Indigo Power director Ben McGowan stands next to a large square, a community battery.
Ben McGowan inspects a mid-sized battery at Yackandandah.(ABC News: Emilia Terzon)

Increasing take-up

Community batteries are becoming an increasingly popular option for regional communities.

The first community battery in Yackandandah, a small tourist town in north-east Victoria, was launched in July 2021 after two years of planning and fundraising.

The 274-kilowatt-hour battery that supplies electricity to 40 homes from solar panels on the roof of an old sawmill is part of a bigger mission to have the entire town powered by renewable energy.

It also serves as a backup power supply.

Residents in the western Victorian town of Pomonal, on the edge of the power grid, are also looking for solutions to eliminate blackout concerns.

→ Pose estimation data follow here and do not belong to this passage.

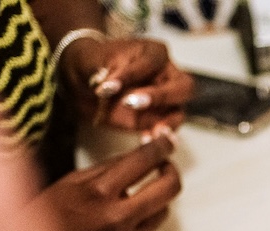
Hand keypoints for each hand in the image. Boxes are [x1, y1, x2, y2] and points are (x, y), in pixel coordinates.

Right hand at [34, 134, 181, 230]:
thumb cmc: (46, 216)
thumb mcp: (70, 182)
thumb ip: (106, 169)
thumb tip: (136, 156)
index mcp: (99, 192)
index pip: (142, 161)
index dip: (161, 147)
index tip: (167, 140)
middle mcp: (118, 217)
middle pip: (168, 188)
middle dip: (171, 171)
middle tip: (166, 166)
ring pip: (163, 213)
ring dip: (158, 200)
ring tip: (144, 195)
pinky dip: (139, 225)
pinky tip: (121, 224)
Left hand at [59, 36, 194, 131]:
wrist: (86, 82)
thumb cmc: (94, 64)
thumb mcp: (92, 59)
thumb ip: (101, 69)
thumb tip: (107, 84)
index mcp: (154, 53)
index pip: (150, 63)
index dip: (129, 74)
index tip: (106, 87)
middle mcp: (167, 75)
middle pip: (183, 87)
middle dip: (161, 96)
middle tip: (131, 103)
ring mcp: (167, 100)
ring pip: (179, 111)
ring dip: (167, 123)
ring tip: (151, 132)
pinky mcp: (160, 119)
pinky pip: (167, 130)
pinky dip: (158, 136)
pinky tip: (145, 140)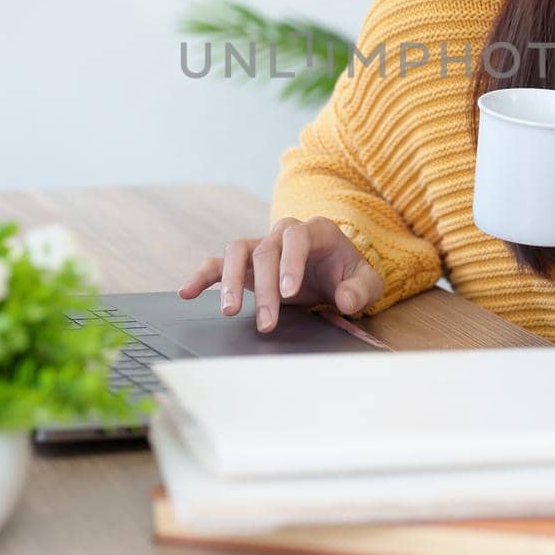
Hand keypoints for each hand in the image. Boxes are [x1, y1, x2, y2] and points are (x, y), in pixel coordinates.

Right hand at [178, 216, 383, 332]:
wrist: (334, 270)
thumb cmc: (348, 274)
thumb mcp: (366, 282)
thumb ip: (361, 289)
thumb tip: (345, 300)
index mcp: (315, 231)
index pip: (297, 238)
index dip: (291, 263)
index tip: (290, 292)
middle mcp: (284, 233)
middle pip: (266, 251)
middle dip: (265, 289)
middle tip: (267, 323)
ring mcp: (262, 245)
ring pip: (238, 252)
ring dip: (231, 281)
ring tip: (230, 311)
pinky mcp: (246, 262)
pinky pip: (219, 262)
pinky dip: (204, 275)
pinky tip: (188, 292)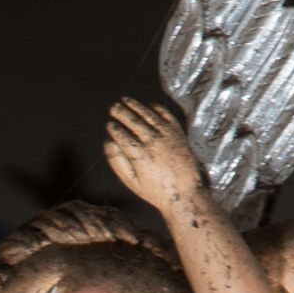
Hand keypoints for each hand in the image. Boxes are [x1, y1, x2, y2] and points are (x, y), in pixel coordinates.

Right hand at [102, 96, 201, 215]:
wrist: (185, 192)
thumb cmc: (156, 191)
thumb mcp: (132, 183)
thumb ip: (118, 163)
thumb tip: (108, 144)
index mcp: (140, 156)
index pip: (123, 136)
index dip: (114, 128)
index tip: (109, 125)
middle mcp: (153, 142)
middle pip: (134, 122)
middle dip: (122, 113)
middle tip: (114, 107)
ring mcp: (167, 135)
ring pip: (148, 115)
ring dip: (136, 106)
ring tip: (126, 100)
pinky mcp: (178, 132)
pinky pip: (165, 115)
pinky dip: (156, 108)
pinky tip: (149, 105)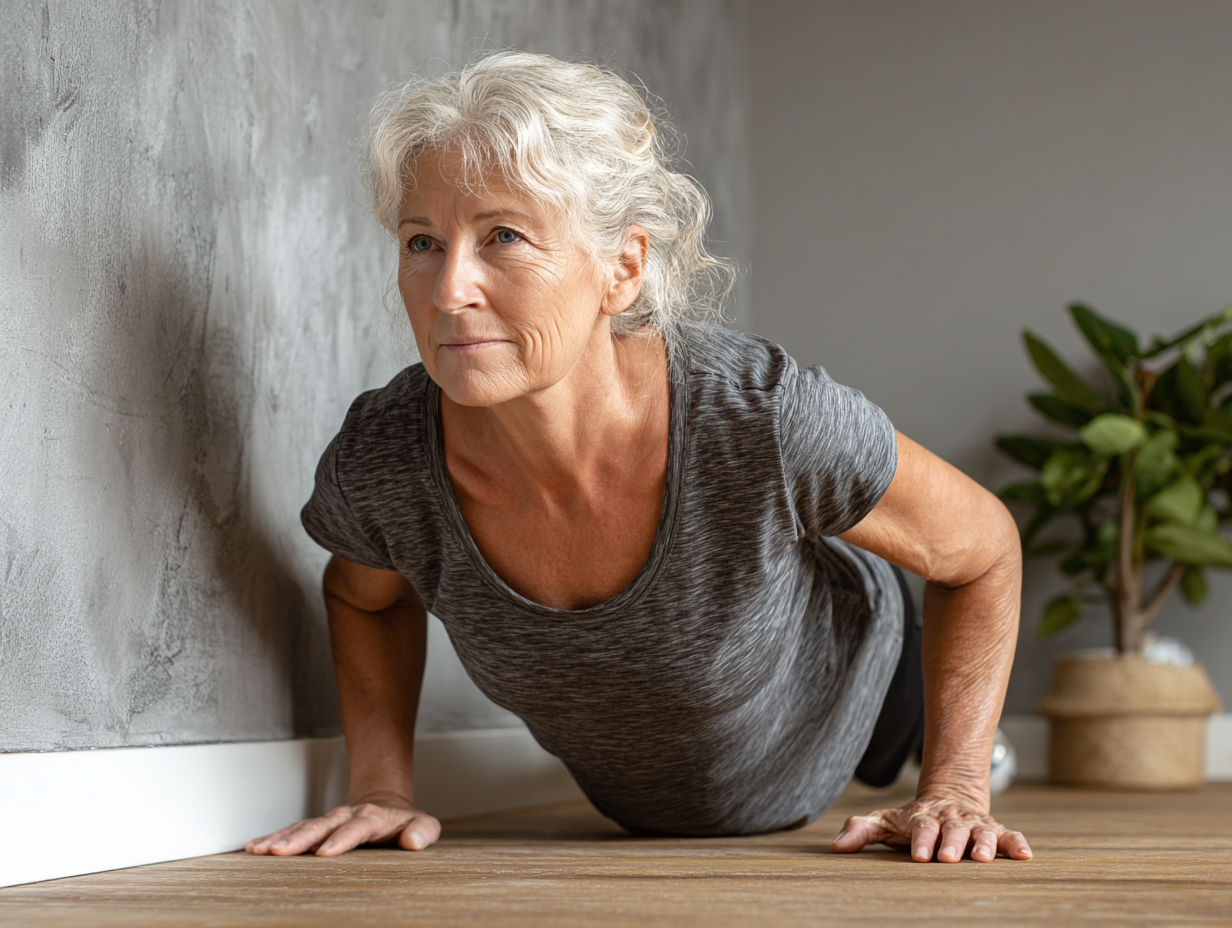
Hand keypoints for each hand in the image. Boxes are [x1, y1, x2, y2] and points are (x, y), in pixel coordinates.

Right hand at [245, 793, 440, 856]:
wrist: (386, 806)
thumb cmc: (405, 823)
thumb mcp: (424, 825)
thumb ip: (422, 831)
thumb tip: (413, 841)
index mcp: (373, 817)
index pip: (357, 827)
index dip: (342, 839)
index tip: (325, 851)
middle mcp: (347, 816)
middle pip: (322, 825)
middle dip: (300, 838)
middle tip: (280, 852)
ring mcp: (329, 821)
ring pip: (302, 827)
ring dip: (281, 837)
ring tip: (261, 850)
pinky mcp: (316, 828)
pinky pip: (293, 830)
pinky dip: (274, 836)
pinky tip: (255, 847)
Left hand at [830, 794, 1031, 862]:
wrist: (950, 794)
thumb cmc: (913, 818)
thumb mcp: (886, 821)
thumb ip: (862, 830)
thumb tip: (836, 846)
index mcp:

Pomonal Power People member Dee-Ann Kelly said more people had become interested in the idea of ​​a community battery.

A group of people sit on chairs in a community hall.
Grampians Community Power Hub hosted a community meeting at Pomonal.(Supplied)

“I am interested in the idea that not everyone needs to have solar,” she said.

“Down the track I am willing to do get solar, but for now I want to be able to utilize where we have got solar and where we may have solar in the future.”

She said the project was also about supporting people who did not have the ability to put solar panels on their properties.

“We have talked about not leaving people behind,” she said.

The town is part of a community battery feasibility study and is waiting for a report before deciding on the next steps.

Ms Kelly said sustaining interest and driving the project could be a challenge, given it could take many years and was not an “overnight solution”.

A Tesla battery standing on a streetside kerb.
A community battery in Meadow Springs, Western Australia, is accessed by 52 homes.(Supplied: Western Power)

But she said she was confident the community’s desire for power reliability during disasters, such as bushfires, and broad focus on sustainability would drive continued support.

“We live in the beautiful Grampians and have nature all around us. This is what drives people to want to have a future and be involved in making really important decisions,” she said.

clean energy future

Australia Institute energy advisor Dan Cass said Australia had been over-reliant on “risky and expensive” coal and “increasingly expensive” gas.

Mr Cass said the community battery model would be part of the move to build clean energy resources quickly to avoid another energy crisis.

Aerial shot of a community battery in parkland near a suburb
A community battery in the Perth suburb of Port Kennedy.(Supplied: Western Power)

He said the Australian Energy Market Operator modeling showed a need to build thousands of gigawatts worth of battery storage over the next several years.

“We need a lot more batteries on the grid and we need them urgently,” he said.

“The question is who owns the batteries and what is the scale at which they are built?”

Mr Cass said it was likely large batteries, mid-scale community batteries, and small household batteries would be part of the solution.

“I think we will find eventually every freestanding roof in the country will be able to have solar panels and in some cases that will be backed up by batteries,” he said.

“It will give enormous power and control back to energy consumers and communities as well as being more resilient and zero emissions.

“Australia is in a great position … it is just a matter of planning this out well and this will be the last energy crisis Australia will ever need to face.”